EXCERPT PROVIDED:
┌────────

On Fri, October 28, 2005 2:22 pm, Nick Glencross said:
> Guys,
>
> As mentioned on the list yesterday I started evaluating ffcall as a way
> of providing NCI functionality.
>
>   http://www.haible.de/bruno/packages-ffcall.html

I am a SWIG (www.swig.org) developer, and I recently started looking at
what it will take to add a parrot module to SWIG.  I will post some of the
issues I ran into, but I was wondering if there would be any interest for
SWIG to become one of the official way to do NCI?

SWIG has a whole bunch of other benefits which I won't list here.

The main issue resolves around the problem that there isn't a standard way
to just register a function as callable from parrot (that I can see). 
perl5 allowed XS() and then calling the newXS function.  SWIG would prefer
to use the best representation/match to the internal interpreter...

SWIG can easily generate functions of the form
void* _wrap_foo(Interp* interpreter, PMC* pmc, void * next)
one for each function being wrapped.  Can we inject that function directly
into the vtable somehow?  Or just create a class that passes on the invoke
function?

One of the existing SWIG modules (CHICKEN) deals with a continuation
passing language, so SWIG can deal with continuation-aware languages.

> Pros:
>
>   * Makes any prototype possible, not just those in call_list.txt
>
>   * Probably won't initially make code much smaller, but would over time
>    (stripped nci_ffcall.o & library is currently < 1/6 size of nci.o)

└────────

Data entries:
┌────────

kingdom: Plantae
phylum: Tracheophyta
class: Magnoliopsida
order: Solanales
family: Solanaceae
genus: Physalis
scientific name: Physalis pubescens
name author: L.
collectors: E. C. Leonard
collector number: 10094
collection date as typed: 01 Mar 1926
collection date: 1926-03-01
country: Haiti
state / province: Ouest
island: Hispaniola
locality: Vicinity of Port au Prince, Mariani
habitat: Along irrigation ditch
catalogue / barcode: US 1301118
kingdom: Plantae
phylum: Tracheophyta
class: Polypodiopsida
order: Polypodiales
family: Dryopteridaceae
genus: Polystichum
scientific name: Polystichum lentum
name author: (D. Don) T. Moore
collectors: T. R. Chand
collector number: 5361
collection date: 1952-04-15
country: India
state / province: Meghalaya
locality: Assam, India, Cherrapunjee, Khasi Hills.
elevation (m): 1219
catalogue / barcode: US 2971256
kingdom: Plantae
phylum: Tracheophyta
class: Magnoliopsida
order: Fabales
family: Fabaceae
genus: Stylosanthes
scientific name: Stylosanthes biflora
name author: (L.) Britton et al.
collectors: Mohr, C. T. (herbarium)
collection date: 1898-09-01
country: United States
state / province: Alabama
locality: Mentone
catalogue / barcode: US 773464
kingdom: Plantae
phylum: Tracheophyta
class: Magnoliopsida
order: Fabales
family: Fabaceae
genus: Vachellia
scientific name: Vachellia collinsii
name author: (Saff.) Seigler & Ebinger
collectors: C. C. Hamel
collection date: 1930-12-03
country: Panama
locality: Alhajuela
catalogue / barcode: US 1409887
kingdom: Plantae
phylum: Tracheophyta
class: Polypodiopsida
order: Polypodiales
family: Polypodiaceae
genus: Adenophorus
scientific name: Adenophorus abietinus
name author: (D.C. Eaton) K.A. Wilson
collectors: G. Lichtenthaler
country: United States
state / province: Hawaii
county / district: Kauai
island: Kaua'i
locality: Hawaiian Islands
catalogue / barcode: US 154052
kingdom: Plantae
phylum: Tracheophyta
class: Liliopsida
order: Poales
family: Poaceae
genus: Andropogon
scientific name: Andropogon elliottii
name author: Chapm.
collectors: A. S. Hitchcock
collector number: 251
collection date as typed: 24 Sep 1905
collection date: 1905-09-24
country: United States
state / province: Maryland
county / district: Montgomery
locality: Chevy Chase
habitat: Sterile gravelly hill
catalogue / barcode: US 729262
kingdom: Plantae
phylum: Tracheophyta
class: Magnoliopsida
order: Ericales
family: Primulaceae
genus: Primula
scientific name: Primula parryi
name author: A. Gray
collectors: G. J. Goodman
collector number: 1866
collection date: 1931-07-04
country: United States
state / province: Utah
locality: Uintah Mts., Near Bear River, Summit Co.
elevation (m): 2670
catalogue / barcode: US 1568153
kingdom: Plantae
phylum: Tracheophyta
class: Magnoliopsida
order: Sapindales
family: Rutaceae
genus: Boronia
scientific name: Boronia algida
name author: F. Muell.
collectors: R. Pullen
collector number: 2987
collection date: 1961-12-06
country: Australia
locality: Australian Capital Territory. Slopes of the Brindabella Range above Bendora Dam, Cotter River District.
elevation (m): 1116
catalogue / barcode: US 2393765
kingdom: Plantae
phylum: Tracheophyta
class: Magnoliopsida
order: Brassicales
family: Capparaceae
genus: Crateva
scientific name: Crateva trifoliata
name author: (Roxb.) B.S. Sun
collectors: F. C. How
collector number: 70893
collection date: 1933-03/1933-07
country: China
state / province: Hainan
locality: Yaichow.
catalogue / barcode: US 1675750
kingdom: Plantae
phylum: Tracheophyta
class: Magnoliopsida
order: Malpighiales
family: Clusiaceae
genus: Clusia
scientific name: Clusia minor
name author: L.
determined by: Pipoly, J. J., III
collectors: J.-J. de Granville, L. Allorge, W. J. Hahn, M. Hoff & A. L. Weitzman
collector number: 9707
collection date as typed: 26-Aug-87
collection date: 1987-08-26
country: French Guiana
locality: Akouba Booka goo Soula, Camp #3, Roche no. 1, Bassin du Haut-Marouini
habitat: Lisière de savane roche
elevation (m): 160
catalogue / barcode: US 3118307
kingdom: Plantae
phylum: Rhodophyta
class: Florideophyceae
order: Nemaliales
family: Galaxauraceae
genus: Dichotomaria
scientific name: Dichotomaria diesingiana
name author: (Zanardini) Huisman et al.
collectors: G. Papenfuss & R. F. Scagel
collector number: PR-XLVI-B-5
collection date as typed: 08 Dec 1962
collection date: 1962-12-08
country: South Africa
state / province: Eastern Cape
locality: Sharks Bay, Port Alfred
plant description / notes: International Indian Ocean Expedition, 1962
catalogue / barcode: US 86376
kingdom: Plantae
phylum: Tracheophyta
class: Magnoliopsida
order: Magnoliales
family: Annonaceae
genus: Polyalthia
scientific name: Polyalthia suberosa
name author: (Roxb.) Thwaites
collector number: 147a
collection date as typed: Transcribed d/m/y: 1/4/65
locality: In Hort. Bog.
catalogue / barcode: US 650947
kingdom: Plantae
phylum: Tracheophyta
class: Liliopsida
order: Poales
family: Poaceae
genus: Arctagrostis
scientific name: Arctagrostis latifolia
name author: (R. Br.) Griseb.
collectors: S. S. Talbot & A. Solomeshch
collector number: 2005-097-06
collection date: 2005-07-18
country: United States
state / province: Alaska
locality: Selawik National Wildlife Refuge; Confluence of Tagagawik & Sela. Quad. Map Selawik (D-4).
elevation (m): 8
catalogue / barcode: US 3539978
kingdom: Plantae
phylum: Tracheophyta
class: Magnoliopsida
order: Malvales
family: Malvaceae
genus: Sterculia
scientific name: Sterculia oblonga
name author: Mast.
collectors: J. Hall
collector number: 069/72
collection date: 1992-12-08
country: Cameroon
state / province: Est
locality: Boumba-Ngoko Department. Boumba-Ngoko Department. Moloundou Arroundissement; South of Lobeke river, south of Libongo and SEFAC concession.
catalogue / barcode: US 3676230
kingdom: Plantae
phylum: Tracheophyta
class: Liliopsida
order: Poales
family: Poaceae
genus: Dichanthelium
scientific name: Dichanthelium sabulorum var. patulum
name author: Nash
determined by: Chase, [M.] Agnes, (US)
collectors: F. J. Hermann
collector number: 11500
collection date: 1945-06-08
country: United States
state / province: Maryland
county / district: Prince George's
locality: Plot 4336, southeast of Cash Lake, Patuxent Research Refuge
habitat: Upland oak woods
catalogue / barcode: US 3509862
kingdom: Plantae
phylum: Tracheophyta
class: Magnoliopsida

└────────

TASK LIST:
1) For each statement, say whether it agrees with the message about SWIG, and quote the words that decide it: (a) the writer is a SWIG developer; (b) the writer lists SWIG's other benefits in the message; (c) one existing SWIG module deals with a continuation passing language.
2) Duplicate the listing from its first line up to and including the line with "state / province: Ouest".
The message above and the listing have nothing to do with each other.

SOLUTIONS TO THE TASKS:
1)
(a) Yes: "I am a SWIG (www.swig.org) developer"
(b) No: "SWIG has a whole bunch of other benefits which I won't list here."
(c) Yes: "One of the existing SWIG modules (CHICKEN) deals with a continuation passing language"

2)
kingdom: Plantae
phylum: Tracheophyta
class: Magnoliopsida
order: Solanales
family: Solanaceae
genus: Physalis
scientific name: Physalis pubescens
name author: L.
collectors: E. C. Leonard
collector number: 10094
collection date as typed: 01 Mar 1926
collection date: 1926-03-01
country: Haiti
state / province: Ouest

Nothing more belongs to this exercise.